An increasing number of candidates are regularly being rejected from roles on the basis of “cultural fit”, but what does this mean? We take a look at what cultural fit is, the dangers of recruiting based on cultural fit, and why cultural fit is important during the recruitment process.
Cultural fit refers to how well employees or candidates can resonate and adapt to a company’s core values, mission statements, and ethics.
When a potential employer turns a candidate down for cultural fit, this means that during the interview, the interviewers were unable to see how the applicant reflected the values or beliefs of the business.
However, reasons for being turned down due to cultural fit should not include: when a worker is deemed “too old to fit in” with younger team members, if a female is rejected because it’s an all-male team, or if they practice a religion that may be different to others.
These reasons do not reflect on an individual’s level of performance nor their work ethic, and as such is discrimination.
Anyone who shares the same ideals, values, and aim towards the shared goal of the business, regardless of ethnicity, gender, age, etc… can fit into the culture of an office.
The culture of an office makes a huge impact in someone’s decision to stay with the business, and it’s because their staff not only love what they do, but love where they work and how the business operates.
Using cultural fit during the hiring process is not being discriminatory, nor does it affect diversity in the workplace. However, it shouldn’t be used as an excuse to cover up discrimination. Rejecting an older worker for not being able to fit in to an office with younger staff is not cultural fit – it’s ageism.
During the hiring process, companies are looking to see who is able to adapt to the company’s core values, beliefs, and mission statements. They want to gauge attitude to work, level of job performance, and personal motivations.
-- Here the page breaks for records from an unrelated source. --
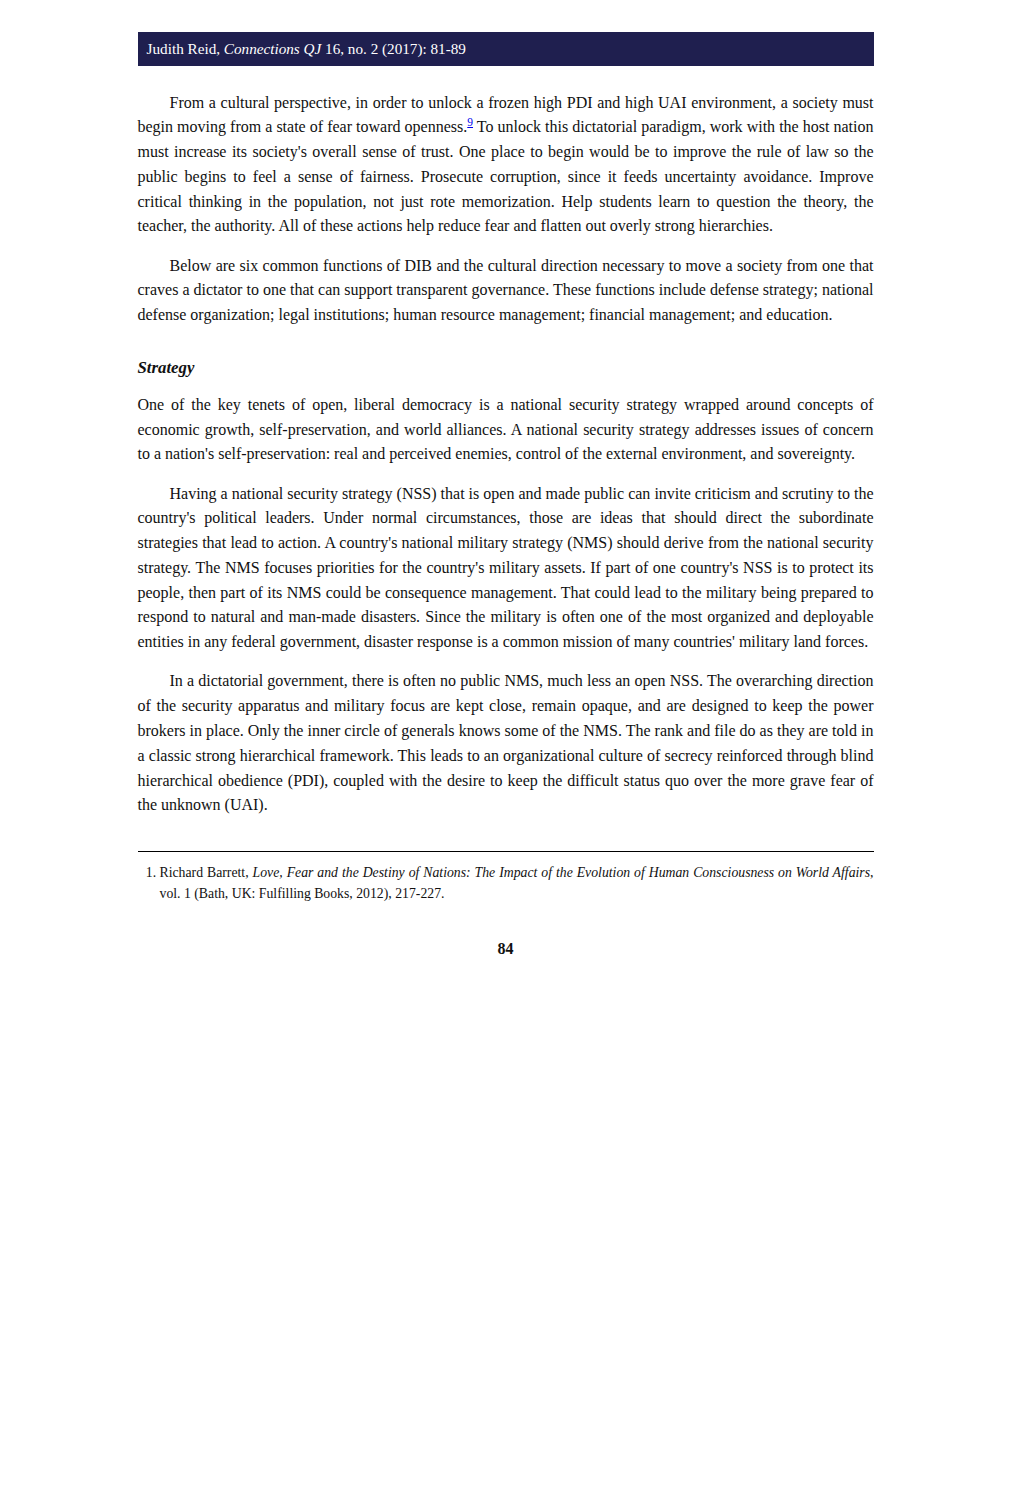Judith Reid, Connections QJ 16, no. 2 (2017): 81-89
From a cultural perspective, in order to unlock a frozen high PDI and high UAI environment, a society must begin moving from a state of fear toward openness.9 To unlock this dictatorial paradigm, work with the host nation must increase its society's overall sense of trust. One place to begin would be to improve the rule of law so the public begins to feel a sense of fairness. Prosecute corruption, since it feeds uncertainty avoidance. Improve critical thinking in the population, not just rote memorization. Help students learn to question the theory, the teacher, the authority. All of these actions help reduce fear and flatten out overly strong hierarchies.
Below are six common functions of DIB and the cultural direction necessary to move a society from one that craves a dictator to one that can support transparent governance. These functions include defense strategy; national defense organization; legal institutions; human resource management; financial management; and education.
Strategy
One of the key tenets of open, liberal democracy is a national security strategy wrapped around concepts of economic growth, self-preservation, and world alliances. A national security strategy addresses issues of concern to a nation's self-preservation: real and perceived enemies, control of the external environment, and sovereignty.
Having a national security strategy (NSS) that is open and made public can invite criticism and scrutiny to the country's political leaders. Under normal circumstances, those are ideas that should direct the subordinate strategies that lead to action. A country's national military strategy (NMS) should derive from the national security strategy. The NMS focuses priorities for the country's military assets. If part of one country's NSS is to protect its people, then part of its NMS could be consequence management. That could lead to the military being prepared to respond to natural and man-made disasters. Since the military is often one of the most organized and deployable entities in any federal government, disaster response is a common mission of many countries' military land forces.
In a dictatorial government, there is often no public NMS, much less an open NSS. The overarching direction of the security apparatus and military focus are kept close, remain opaque, and are designed to keep the power brokers in place. Only the inner circle of generals knows some of the NMS. The rank and file do as they are told in a classic strong hierarchical framework. This leads to an organizational culture of secrecy reinforced through blind hierarchical obedience (PDI), coupled with the desire to keep the difficult status quo over the more grave fear of the unknown (UAI).
Richard Barrett, Love, Fear and the Destiny of Nations: The Impact of the Evolution of Human Consciousness on World Affairs, vol. 1 (Bath, UK: Fulfilling Books, 2012), 217-227.
84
Ultimately, a team all on the same page, believing in the company’s values, and all working towards a shared team goal will lead to the workforce feeling happier, higher retention rates, and better productivity all round.
But there is a risk to using the term “cultural fit” when rejecting a candidate, as it is often used as a blanket term to disguise unconscious bias. When this happens, the candidate is not turned down because they didn’t demonstrate a certain work ethic or share the same ideals, but in fact because they’re not young enough, they don’t like football, or because they didn’t conform to the norm within the team.
It is equally as important for both candidates and clients to discuss cultural fit during the recruitment process.
Employers should attempt to get to know the candidate more as a person as well as previous experience and skills. Main motivators and ambitions are all indicators of how an interviewee enjoys working, will give a better insight into their own values and beliefs.
Candidates should also research the company prior to attending an interview to learn more about the cultural fit and aim to demonstrate how they can adapt and share the values of the company.
Cultural fit has become such an important factor in today’s recruitment, and when the right person is hired, they are more likely to stay within the organisation for a long period of time, meaning less cost to the business for turnover, improved productivity rates, and heightened job satisfaction all round.